FIG. 5 is a drawing of a stator punching to be used in a 4 pole single phase motor with a serrated air gap. This punching with 8 slots can be used in a half stator sub section and with the small bore "1" only, and would require machining to form the serrations.

FIG. 6 is a drawing similar to FIG. 5 except the bore is larger. Depending on production quantities, punchings with different bores can be made. A desirable increment change in bore diameter would be 0.086 inch, for each of six punches.

FIG. 7 is a winding diagram for a Single-Phase 4 pole motor with 8 slots per one stator section of 2 sections. This motor would have 16 slots total. The windings (wire) of each stator sub section is complete and the combination of stator sub sections constitute the whole windings for the electrical machine.

FIG. 8 is a winding diagram for a 3 phase 4 pole motor with 12 slots per one stator section of 2 sections. This motor would have a total of 24 slots. A single coil per slot was shown in this figure for ease of viewing.
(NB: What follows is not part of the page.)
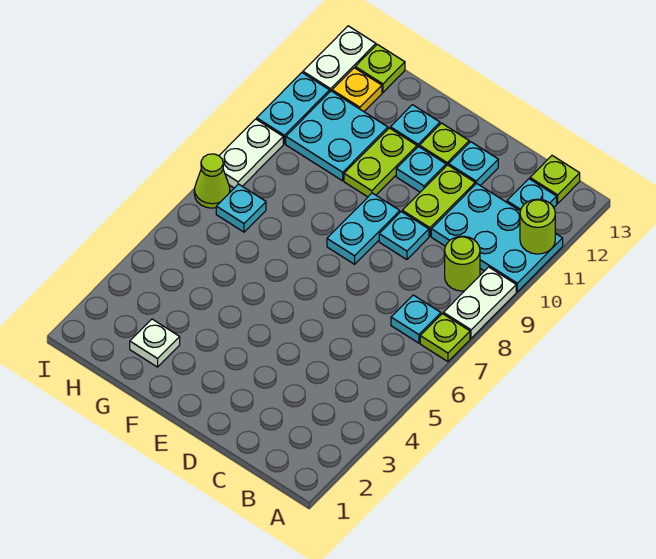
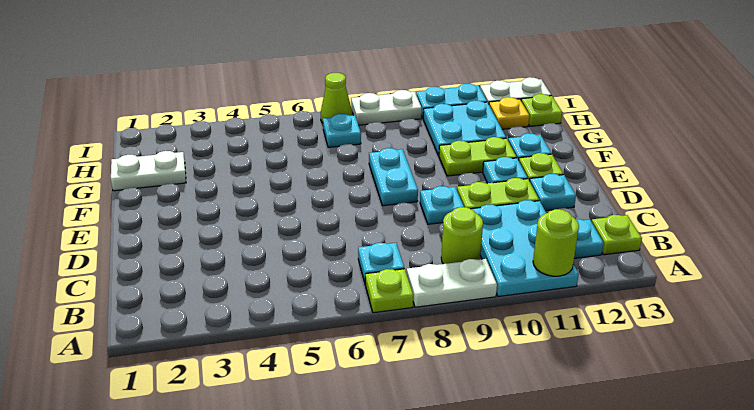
cyan 1x2 plate [327,193,400,264] -> cyan 1x2 plate turned to [369,148,418,206]
white 1x1 plate [130,319,180,367] -> white 1x2 plate [111,151,186,191]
It should be noted however, that other possibilities include a 2-layer, fractional-pitch lap winding with 2-slots per pole per phase.
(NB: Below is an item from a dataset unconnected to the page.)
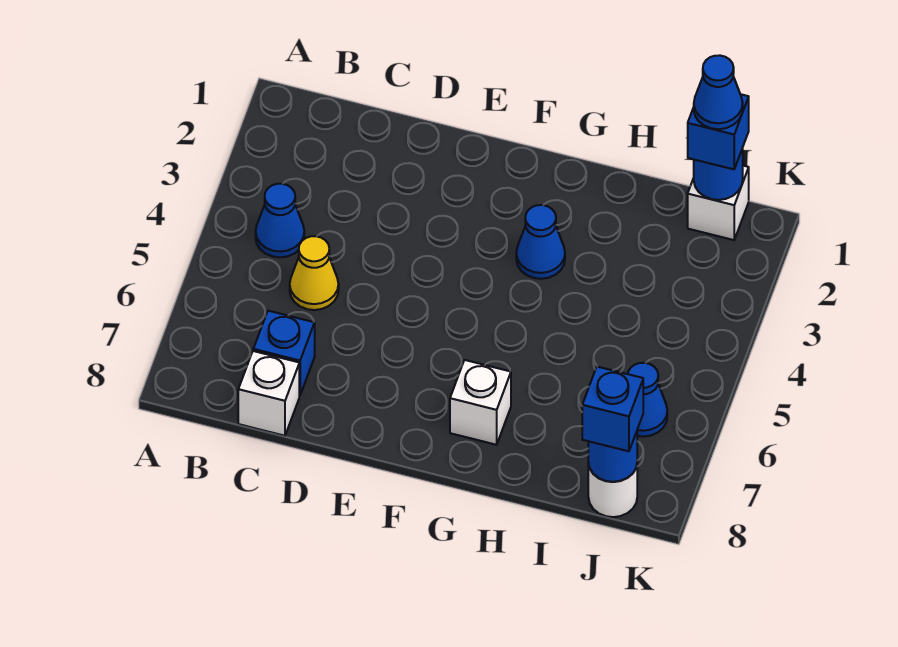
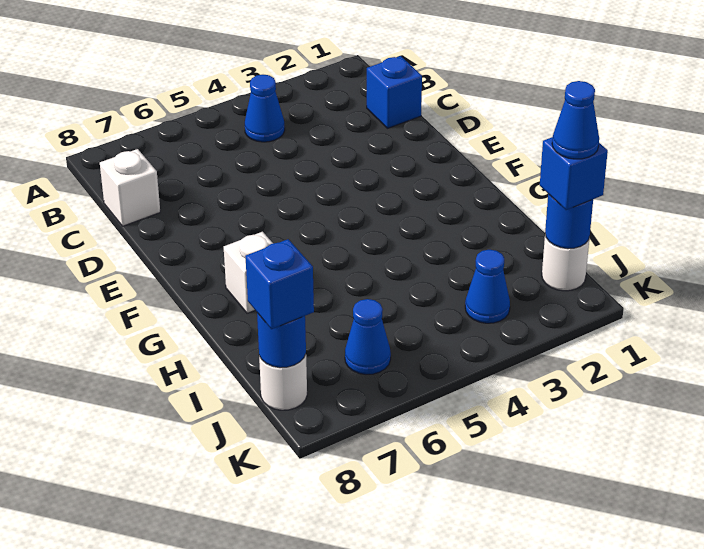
yellow 1x1 cone [290,236,339,310] -> none
blue 1x1 brick [253,311,315,395] -> blue 1x1 brick moved to [367,56,422,128]
blue 1x1 cone [516,205,565,279] -> blue 1x1 cone moved to [465,250,510,323]
white 1x1 brick [688,166,749,240] -> white 1x1 round brick [542,235,590,291]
Obviously, many modifications and variations of the invention, as hereinbefore set forth, may be made without departing from the spirit and scope thereof, and therefore, only such limitations should be imposed as are indicated in the appended claims.

Claims

I claim:

1. A cylindrical air gap electrical machine which comprises, a cylindrical rotor section mounted on a shaft with rotation means, a cylindrical stator section comprising from 2 to 50 stator sub sections assembled around said cylindrical rotor section, wherein the surface area of the cylindrical rotor section and the cylindrical stator section are serrated and define an air gap between them.

2. The cylindrical air gap, electrical machine of claim 1, wherein the cylindrical stator section comprises from 2 to 20 stator sub sections.

3. The cylindrical air gap electrical machine of claim 1, wherein stator sub sections each are complete with a separate portion of the whole winding.

4. A radial air gap electrical machine, which comprises a circular armature mounted on a shaft with rotation means, from 2 to 50 circular field poles which slide over said circular rotor, wherein the surface areas of the circular rotor and stator sections are serrated and define an air gap between them.

5. A cylindrical air gap electrical machine which comprises a cylindrical armature mounted on a shaft with rotation means, from 2 to 50 cylindrical pole fields assembled over said circular armature, wherein the surface areas of the circular armature and the circular pole fields are serrated and define an air gap between them.